DNA‐Mediated, On‐Membrane Sequential Assembly of Conjugated Polymer Nanoparticles for Sensitive Detection of Cell Surface Markers

Abstract Flow cytometry can provide detailed information about protein expression on cell surface and is, therefore, widely used in clinical testing. However, owing to the limited sensitivity of fluorescence signals, detection of low‐expression cell surface markers is challenging. The present report describes a DNA‐mediated, on‐membrane assembly of conjugated polymer nanoparticles (Pdots) that amplifies fluorescence signal from surface markers for sensitive detection via flow cytometry. Single‐stranded DNA (ssDNA)‐conjugated antibodies are first bound to cell surface markers, from which ssDNA‐modified Pdots are sequentially assembled using DNA hybridization.

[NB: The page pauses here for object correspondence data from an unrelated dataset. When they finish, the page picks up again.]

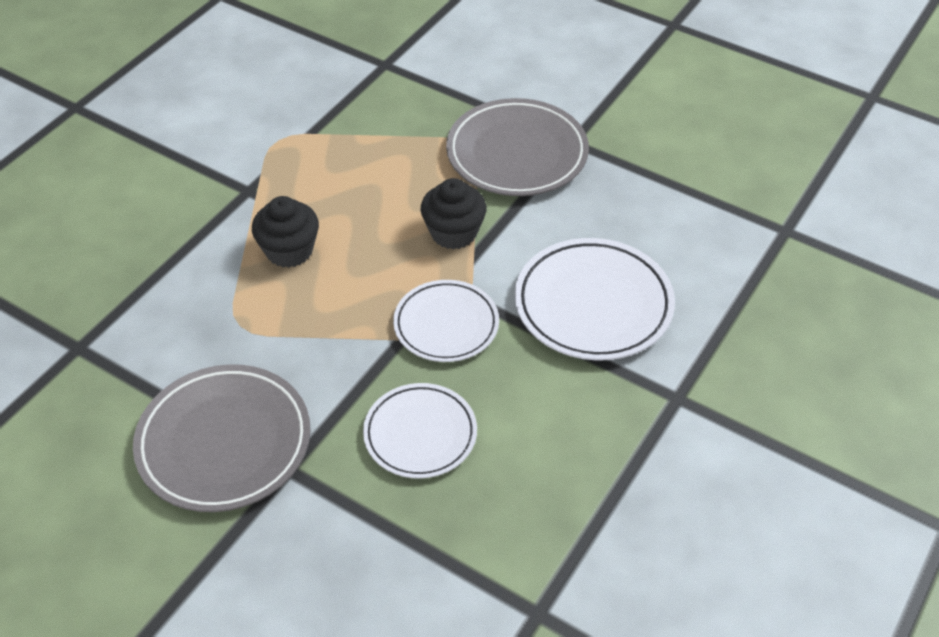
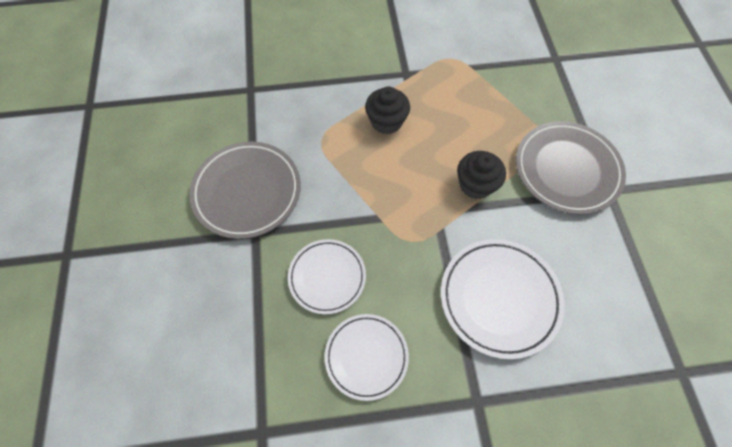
camera: 50 degrees right, 15 degrees up
(446, 325) = (409, 232): white plate -> white plate (366, 356)

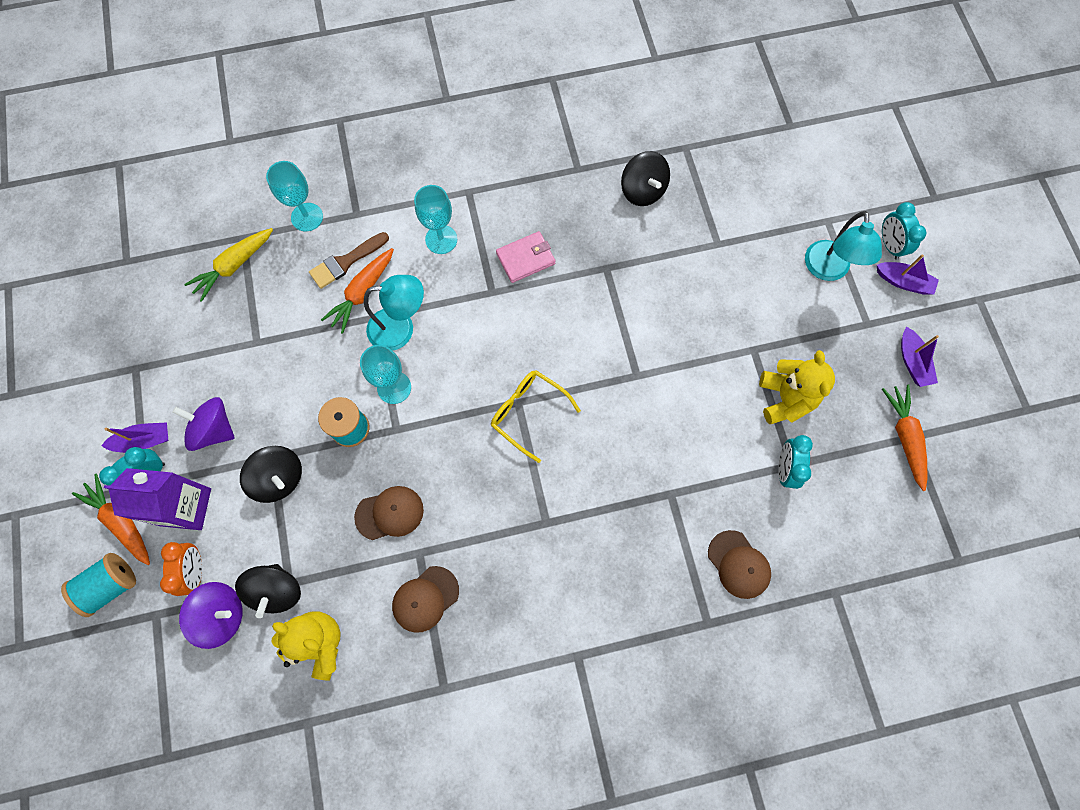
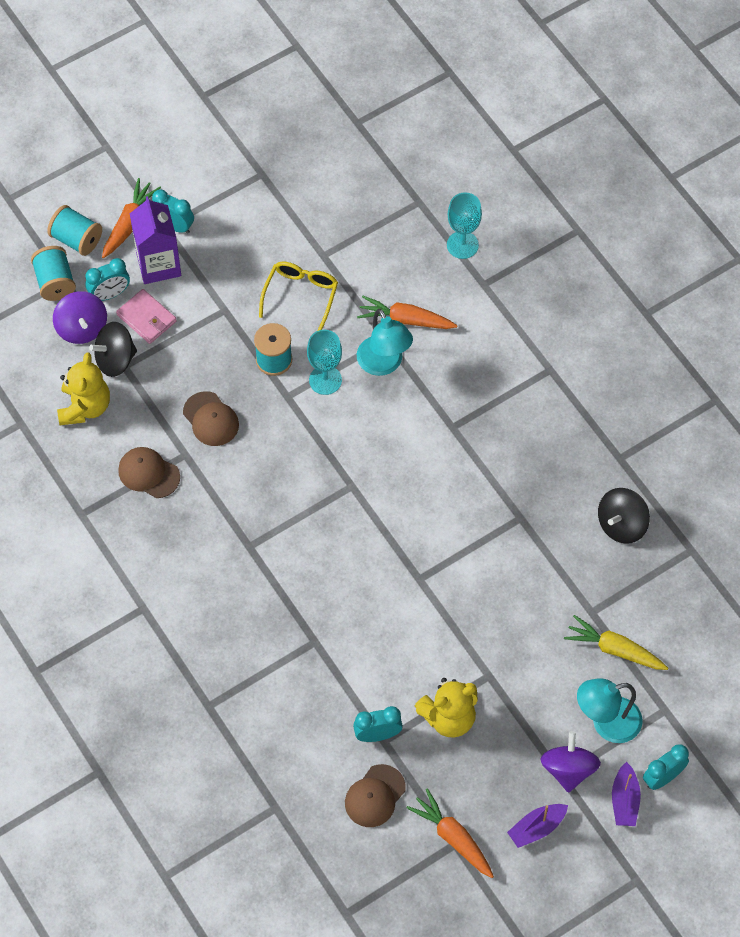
camera: 70 degrees right, 10 degrees down
(144, 440) = (202, 209): purple boat -> none
(151, 627) = (55, 282): none -> turquoise spool
(196, 571) = (110, 294): orange clock -> turquoise clock
(214, 429) = (232, 256): purple spinning top -> purple spinning top (568, 769)
(234, 266) = (388, 207): yellow carrot -> yellow carrot (614, 649)
(279, 478) = (209, 323): black spinning top -> none
(346, 262) = (431, 294): brown brush -> none
(441, 239) = (488, 365): turquoise goblet -> none
(525, 258) = (499, 444): pink wallet -> pink wallet (146, 318)
(528, 413) = (345, 498): yellow glasses -> yellow glasses (301, 295)
(738, 564) = (271, 717): brown cap -> brown cap (375, 796)
(904, 437) = (453, 837): orange carrot -> orange carrot turned 105 degrees counterclockwise

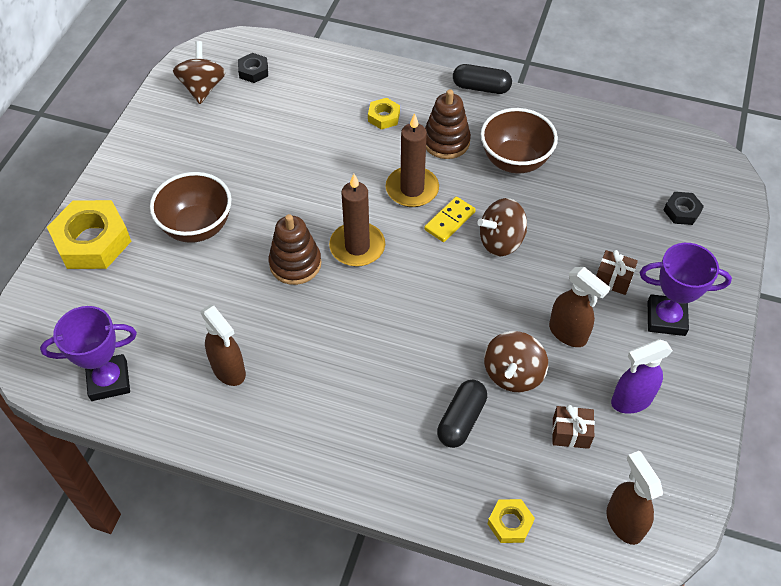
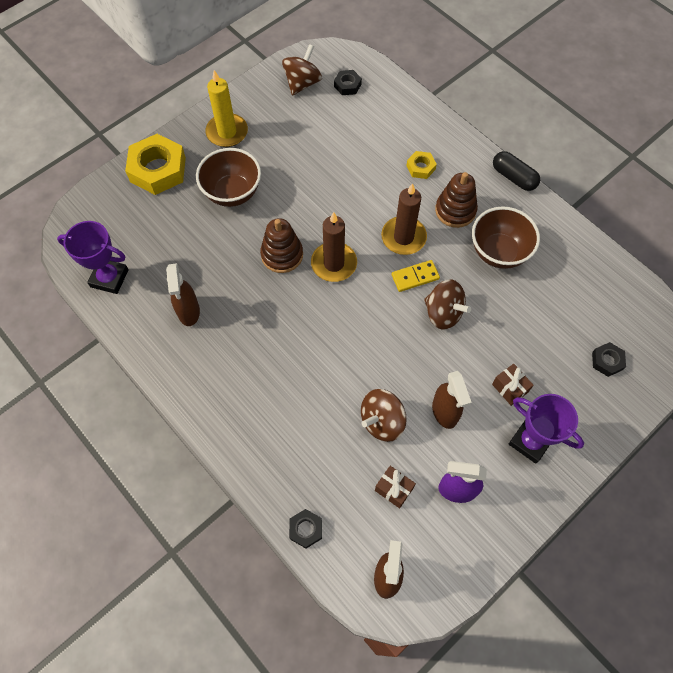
camera: 30 degrees right, 10 degrees up
(149, 170) = (227, 132): none -> yellow candle
(461, 420) = (322, 435): black capsule -> none
(501, 241) = (443, 313): brown spinning top -> brown spinning top turned 150 degrees counterclockwise
(510, 523) = (306, 529): yellow nut -> black nut

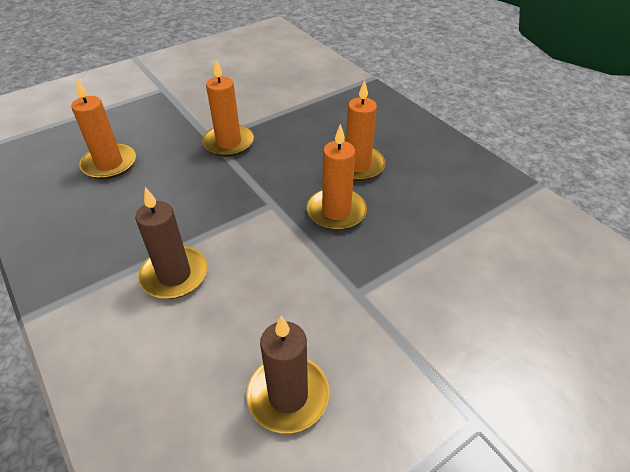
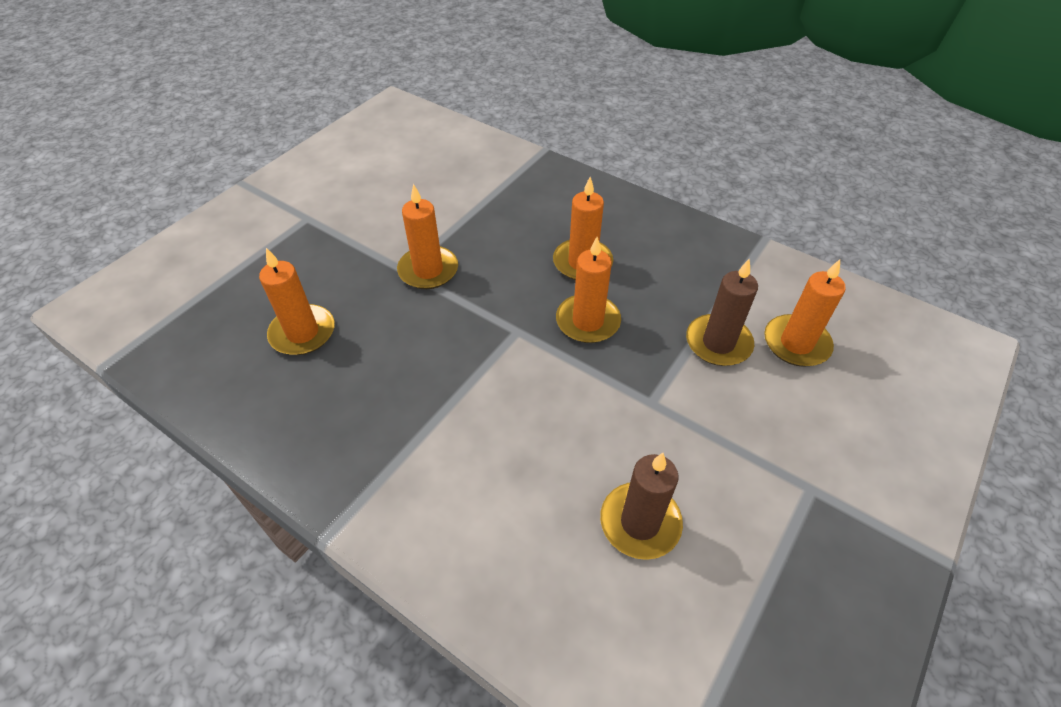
camera: 20 degrees left, 5 degrees up
(174, 275) = (459, 440): brown candle -> brown candle (718, 343)
(527, 281) = (796, 343): none -> orange candle

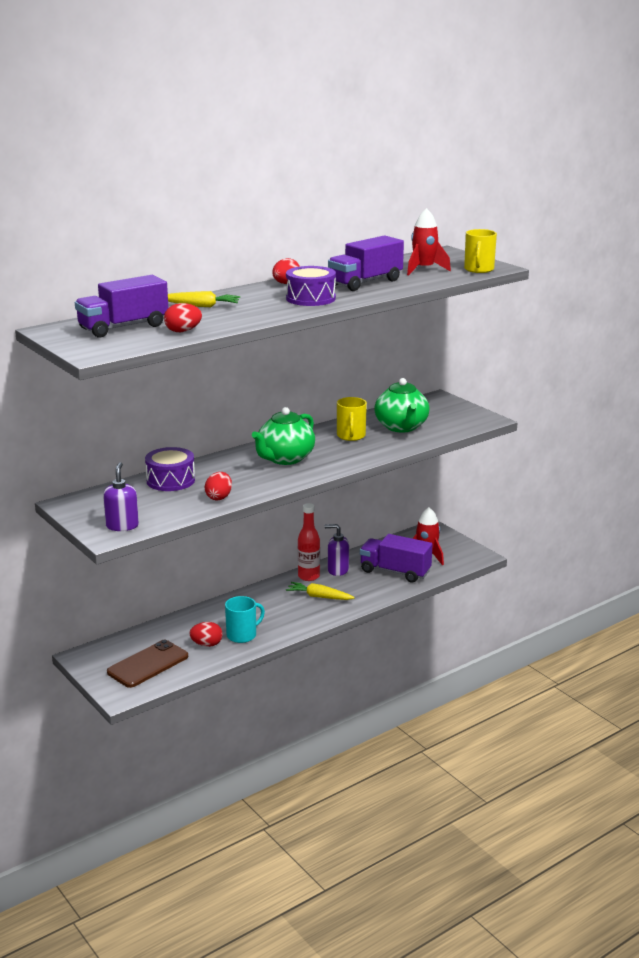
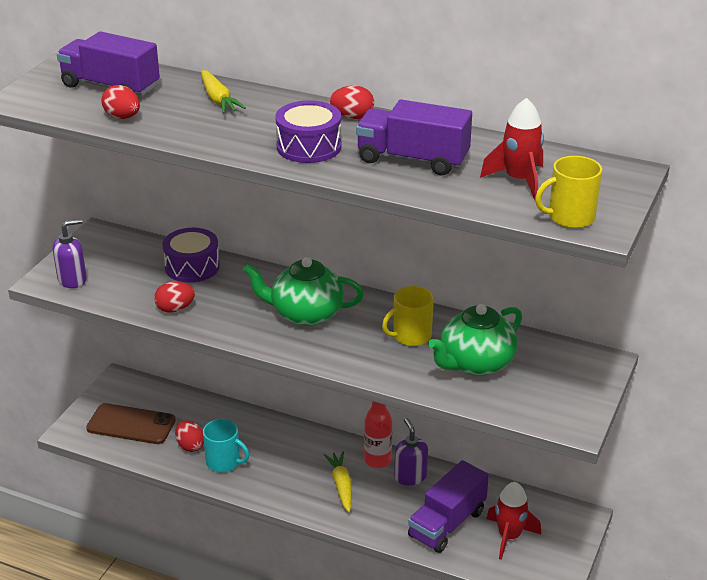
camera: 60 degrees right, 10 degrees up
(395, 571) = (447, 524): purple truck -> purple truck turned 135 degrees counterclockwise

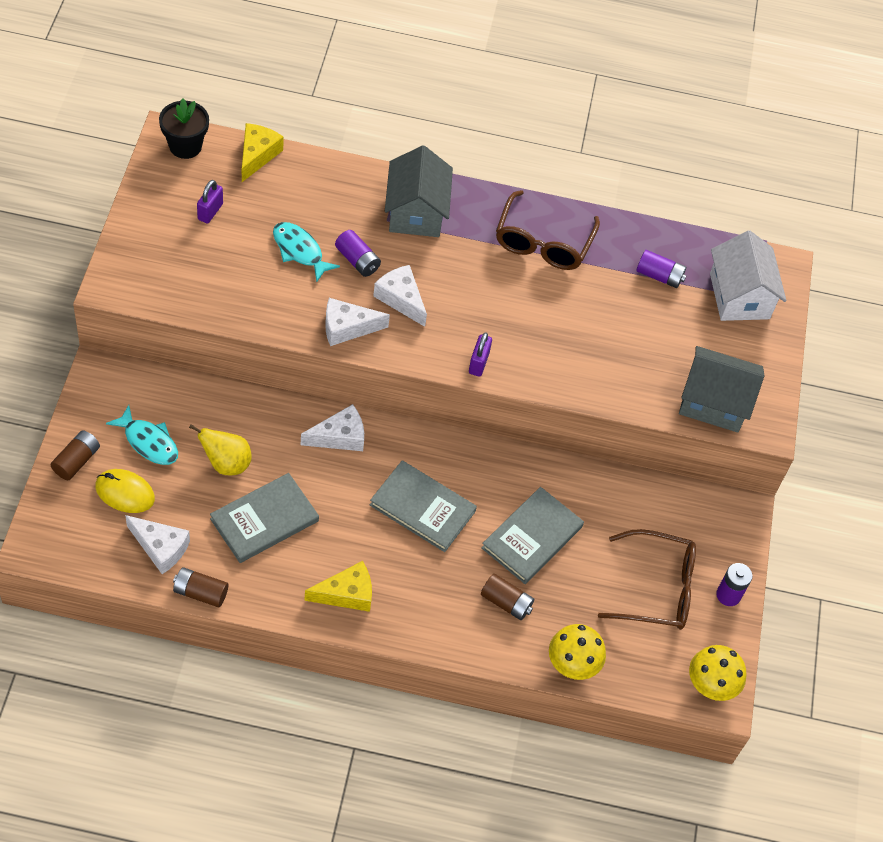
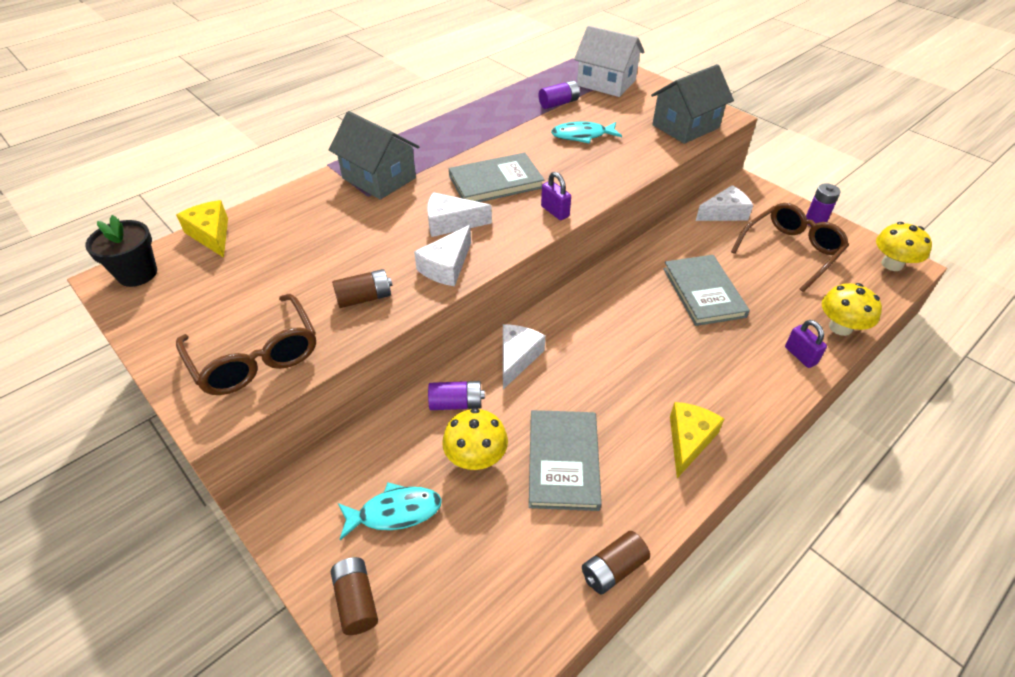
camera: 45 degrees left, 10 degrees down
(125, 492) = (436, 573): yellow mouse -> none
(160, 547) = (531, 576): white cheese -> white cheese (724, 213)
(210, 212) = (225, 293): purple padlock -> purple padlock (800, 355)
(226, 463) = (476, 457): yellow pear -> yellow mushroom
(299, 251) = (337, 257): turquoise fish -> turquoise fish (582, 136)
(357, 260) = (386, 229): purple battery -> purple battery (456, 403)
(422, 508) = (631, 341): grey book -> grey book (496, 182)
(506, 602) = (759, 337): brown battery -> brown battery (364, 298)
(543, 242) = (477, 135): brown glasses -> brown glasses (256, 357)

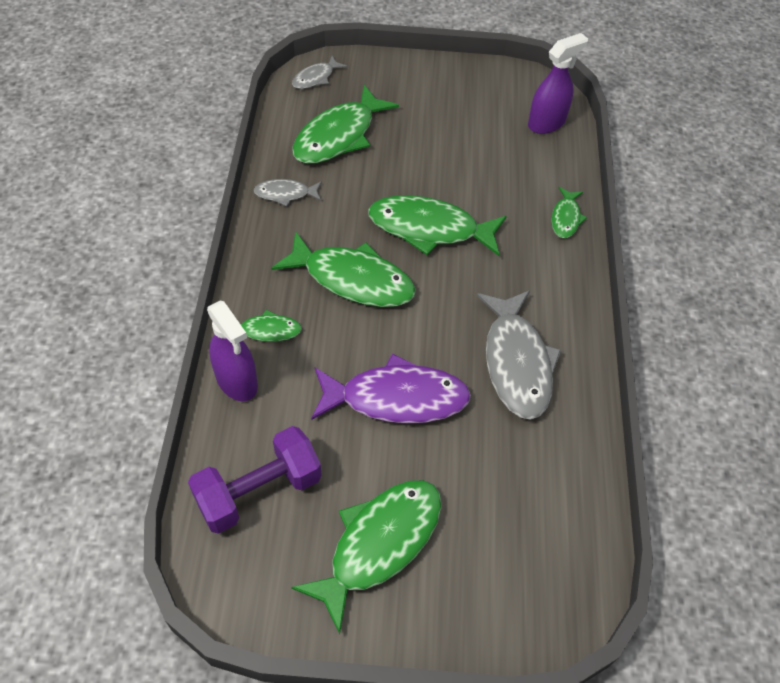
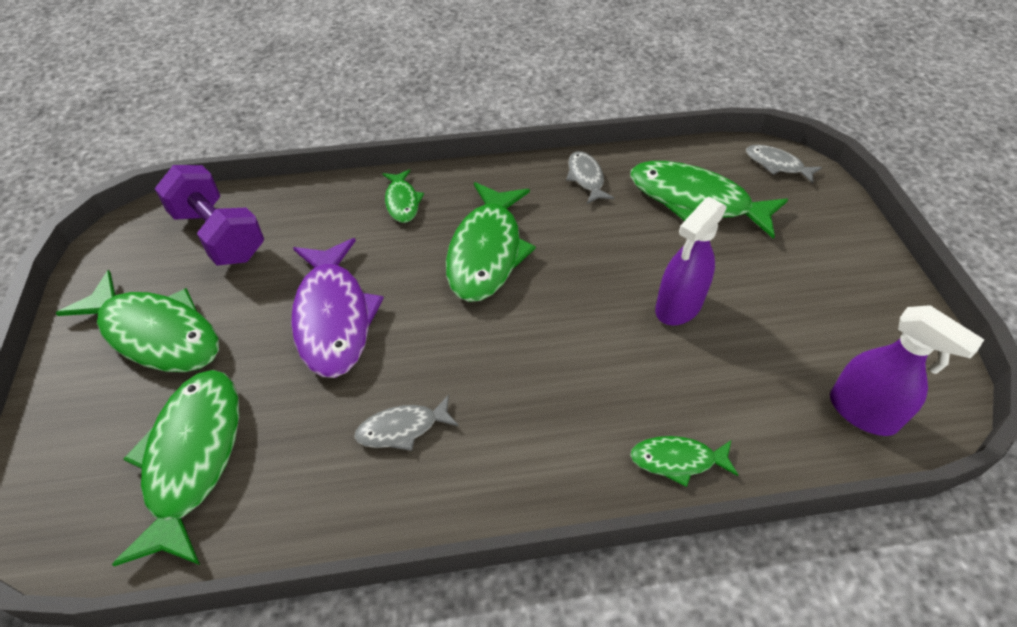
camera: 80 degrees right, 5 degrees down
(237, 381) = (338, 195): purple spray bottle -> purple spray bottle (678, 306)
(429, 229) = (589, 306): green fish -> green fish (192, 459)
(516, 362) = (402, 428): grey fish -> grey fish, size x0.50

The use of DNA as a linker enables the distance‐controlled assembly of Pdots to prevent fluorescence quenching, whereas their on‐membrane sequential assembly allows amplification of the fluorescence signal without reducing binding ability of antibodies. Thus, two rounds of Pdot assembly achieve 31‐fold amplification of the fluorescence signal from CD19 on Nalm‐6 cells, which is 125‐fold brighter than that obtained using the conventional fluorescent dye‐based method. Moreover, the sequential assembly of 22 nm Pdots shows 24‐fold higher fluorescence than one‐step labeling with 81 nm Pdots, suggesting the advantage of the sequential assembly strategy in avoiding steric hindrance. The proposed method is expected to contribute to the sensitive detection of low‐expression surface markers for early and accurate diagnosis.